Amal Mahmoud Osman

Personal information
- National team: Egypt
- Born: 21 October 1978 (age 47)

Sport
- Country: Egypt
- Sport: Powerlifting
- Weight class: -67 kg

Medal record
Women's powerlifting
Representing Egypt
African Games
| Bronze medal – third place | 2015 Brazzaville | -67 & -73 kg |
IPC Powerlifting World Championships
| Silver medal – second place | 2014 Dubai | -67 kg |
Summer Paralympics
| Silver medal – second place | 2008 Beijing | -60 kg |
| Bronze medal – third place | 2012 London | -60 kg |
| Bronze medal – third place | 2016 Rio de Janeiro | -67 kg |

= Amal Mahmoud Osman =

Egyptian powerlifter

Amal Mahmoud Osman (born 21 October 1978), also known as Amal Mahmoud Hanafy, is an Egyptian powerlifter who competes on behalf of her country. She has won medals at three successive Summer Paralympics.

==Career==
Mahmoud competed in her first Summer Paralympics at the 2008 Games in Beijing, China. She won the silver medal in the 60 kg powerlifting category behind China's Bian Jianxin. Jianxin broke the World and Paralympic records twice in successive lifts to win the gold medal. At the 2012 Summer Paralympics in London, England, Mahmoud competed once again in the same category, this time winning the bronze medal following a lift of 118 kg. Amalia Pérez won gold for Mexico, with a new Paralympic record of 135 kg.
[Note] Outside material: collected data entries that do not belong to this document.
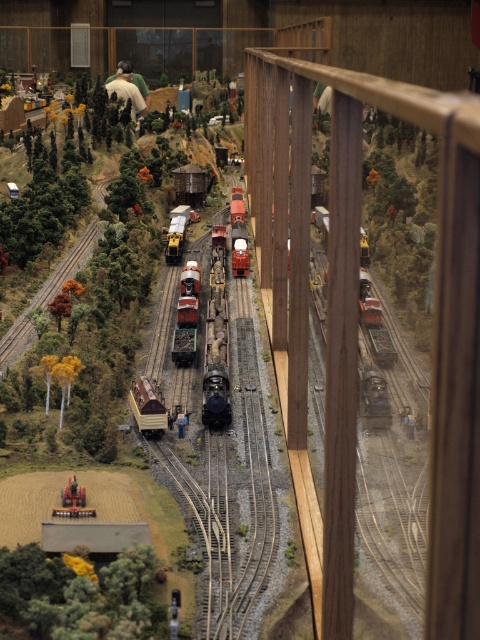
Question: Which point is farther from the camera taking this photo?

Choices:
 (A) click(x=173, y=336)
 (B) click(x=148, y=412)
 (C) click(x=240, y=273)

Answer: (C)

Question: Observing the image, what is the correct spatial positioning of metallic red train car at center in reference to metallic silver train at center?

Choices:
 (A) right
 (B) left

Answer: (A)

Question: Does matte brown wooden train car at center appear on the right side of metallic silver train at center?

Choices:
 (A) yes
 (B) no

Answer: (A)

Question: Where is shiny silver train at center located in relation to metallic silver train at center in the image?

Choices:
 (A) below
 (B) above

Answer: (A)

Question: Which of the following is the farthest from the observer?

Choices:
 (A) matte brown wooden train car at center
 (B) shiny silver train at center

Answer: (B)

Question: Estimate the real-world distances between objects in this image. Which object is farther from the metallic silver train at center?

Choices:
 (A) matte brown wooden train car at center
 (B) metallic red train car at center
 (C) shiny silver train at center
 (D) matte red train at center

Answer: (A)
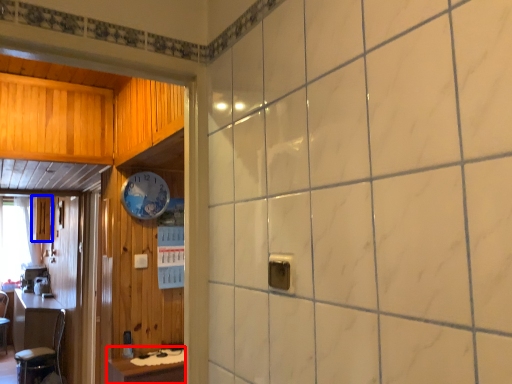
Question: Which of the following is the farthest to the observer, table (highlighted by a red box) or cabinetry (highlighted by a blue box)?

Choices:
 (A) table
 (B) cabinetry

Answer: (B)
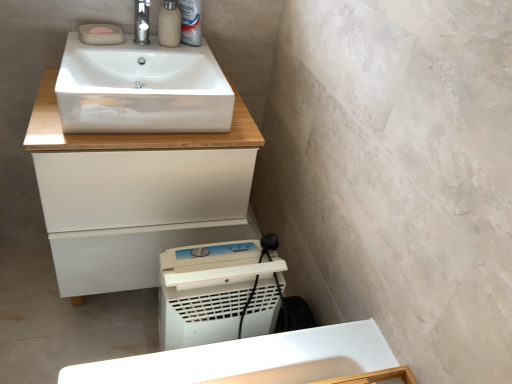
Question: Does matte beige soap dispenser at upper center lie behind white plastic can at upper center?

Choices:
 (A) yes
 (B) no

Answer: (B)

Question: Considering the relative sizes of matte beige soap dispenser at upper center and white plastic can at upper center in the image provided, is matte beige soap dispenser at upper center thinner than white plastic can at upper center?

Choices:
 (A) yes
 (B) no

Answer: (B)

Question: Are matte beige soap dispenser at upper center and white plastic can at upper center located far from each other?

Choices:
 (A) no
 (B) yes

Answer: (A)

Question: From the image's perspective, is matte beige soap dispenser at upper center beneath white plastic can at upper center?

Choices:
 (A) no
 (B) yes

Answer: (B)

Question: Is matte beige soap dispenser at upper center touching white plastic can at upper center?

Choices:
 (A) no
 (B) yes

Answer: (B)

Question: From their relative heights in the image, would you say white glossy sink at upper center is taller or shorter than white glossy cabinet at upper center?

Choices:
 (A) tall
 (B) short

Answer: (B)

Question: Choose the correct answer: Is white glossy sink at upper center inside white glossy cabinet at upper center or outside it?

Choices:
 (A) outside
 (B) inside

Answer: (A)

Question: Does point (158, 44) appear closer or farther from the camera than point (179, 135)?

Choices:
 (A) closer
 (B) farther

Answer: (B)

Question: Visually, is white glossy sink at upper center positioned to the left or to the right of white glossy cabinet at upper center?

Choices:
 (A) left
 (B) right

Answer: (B)

Question: In terms of width, does polished chrome tap at upper center look wider or thinner when compared to white glossy cabinet at upper center?

Choices:
 (A) wide
 (B) thin

Answer: (B)

Question: In terms of height, does polished chrome tap at upper center look taller or shorter compared to white glossy cabinet at upper center?

Choices:
 (A) tall
 (B) short

Answer: (B)

Question: Do you think polished chrome tap at upper center is within white glossy cabinet at upper center, or outside of it?

Choices:
 (A) outside
 (B) inside

Answer: (A)

Question: In terms of size, does polished chrome tap at upper center appear bigger or smaller than white glossy cabinet at upper center?

Choices:
 (A) big
 (B) small

Answer: (B)

Question: From the image's perspective, is white plastic washing machine at lower center positioned above or below white glossy cabinet at upper center?

Choices:
 (A) above
 (B) below

Answer: (B)

Question: Is white plastic washing machine at lower center to the left or to the right of white glossy cabinet at upper center in the image?

Choices:
 (A) left
 (B) right

Answer: (B)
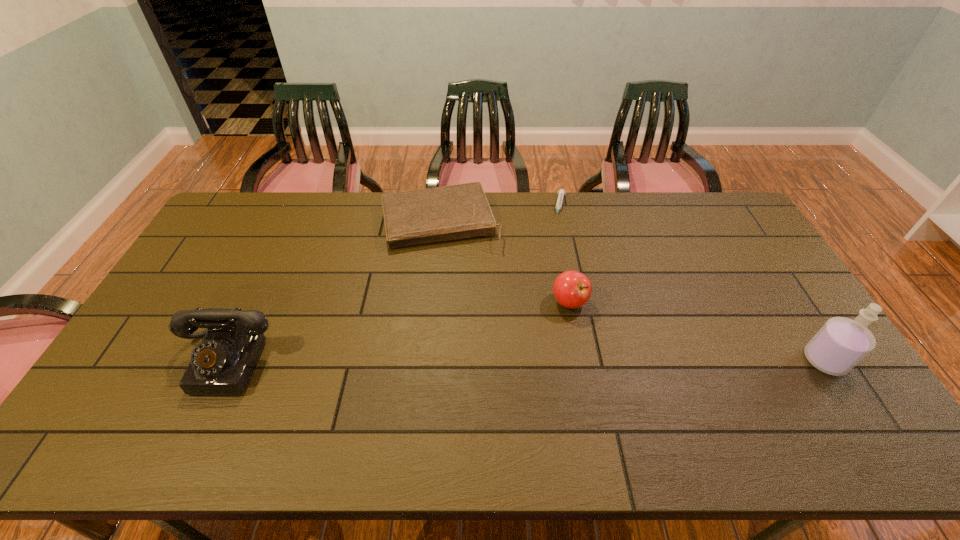
Locate which object is the second closest to the second shortest object. Please provide its 2D coordinates. Your answer should be formatted as a tuple, i.e. [(x, y)], where the tuple contains the x and y coordinates of a point satisfying the conditions above.

[(572, 289)]

The image size is (960, 540). I want to click on free spot that satisfies the following two spatial constraints: 1. on the back side of the paperback book; 2. on the left side of the shortest object, so click(442, 206).

I want to click on vacant space that satisfies the following two spatial constraints: 1. on the front side of the tallest object; 2. on the left side of the second object from left to right, so click(x=426, y=360).

Where is `free spot that satisfies the following two spatial constraints: 1. on the front side of the perfume; 2. on the right side of the shortest object`? The image size is (960, 540). free spot that satisfies the following two spatial constraints: 1. on the front side of the perfume; 2. on the right side of the shortest object is located at coordinates (592, 360).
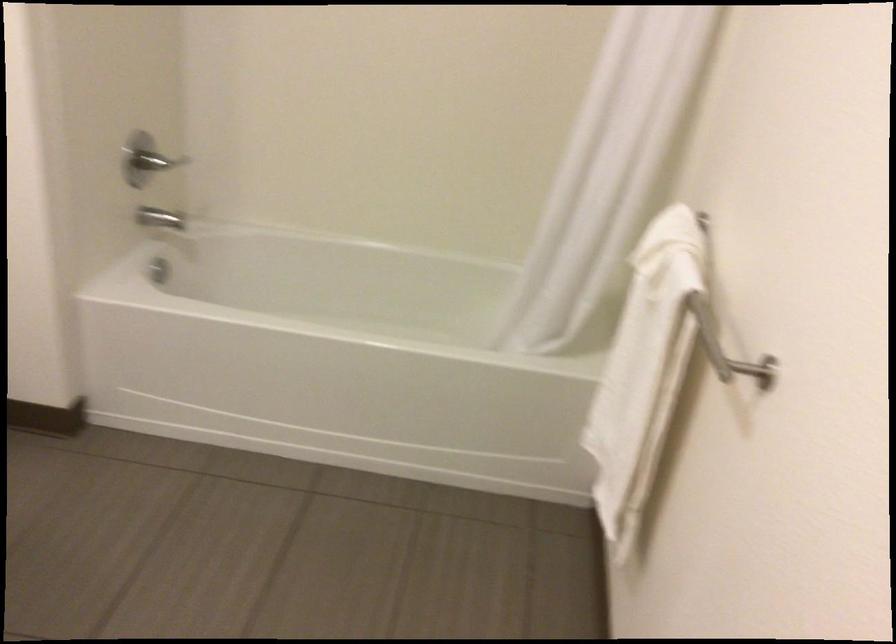
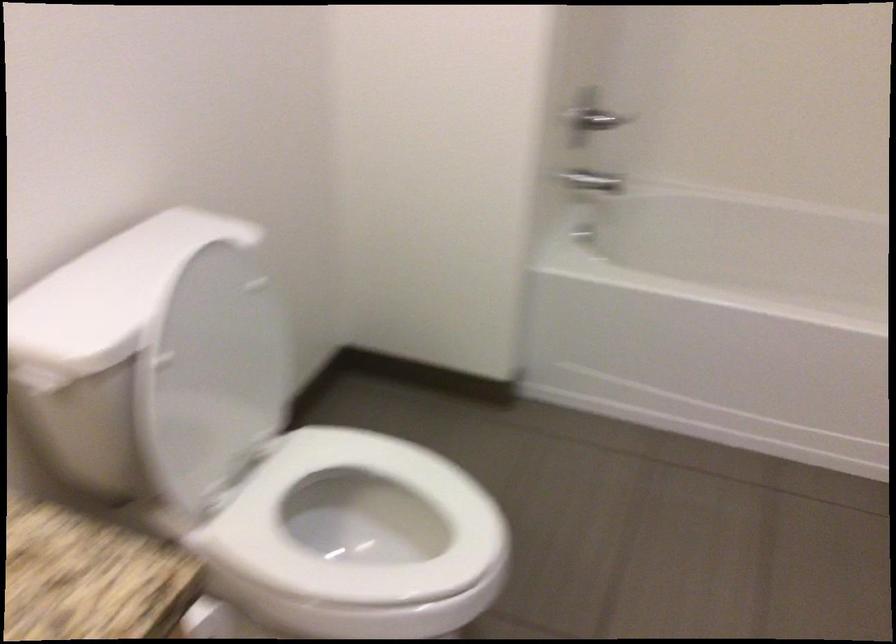
Question: Based on the continuous images, in which direction is the camera rotating? Reply with the corresponding letter.

Choices:
 (A) Left
 (B) Right
 (C) Up
 (D) Down

Answer: (A)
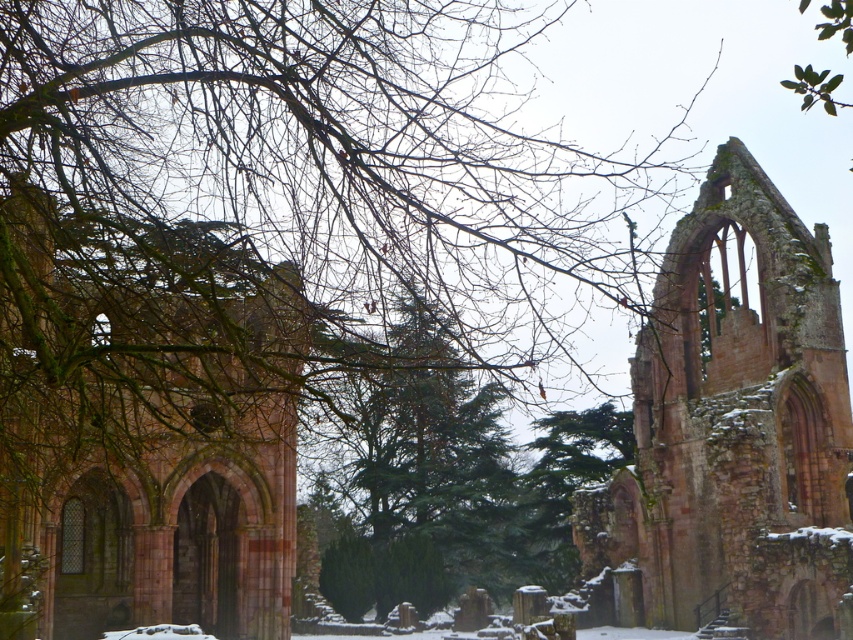
You are an architect assessing the structural integrity of the ruins. You notice the rustic stone arches at center and the rustic stone ruins at center. Which of these two has a greater width according to your measurements?

The rustic stone arches at center has a larger width than the rustic stone ruins at center according to the description.

You are an architect examining the ruins of an old church. You notice the rustic stone arches at center and the rustic stone ruins at center. Based on their positions, which one is situated higher up in the structure?

The rustic stone arches at center are located above the rustic stone ruins at center, meaning they are situated higher up in the structure.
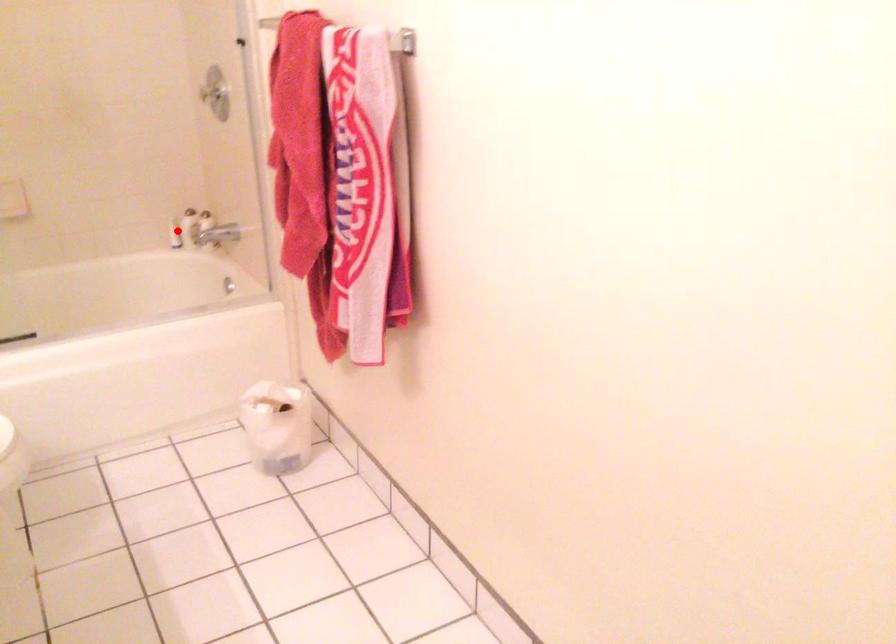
At the 2016 Summer Paralympics in Rio de Janeiro, Brazil, Mahmoud won the bronze medal in the 67 kg with a lift of 108 kg. China's Yujiao Tan secured the gold medal, while Raushan Koishibayeva won the silver for Kazakhstan. Following the games, Mahmoud was one of the medal winners who was invited to meet Abdel Fattah el-Sisi, President of Egypt.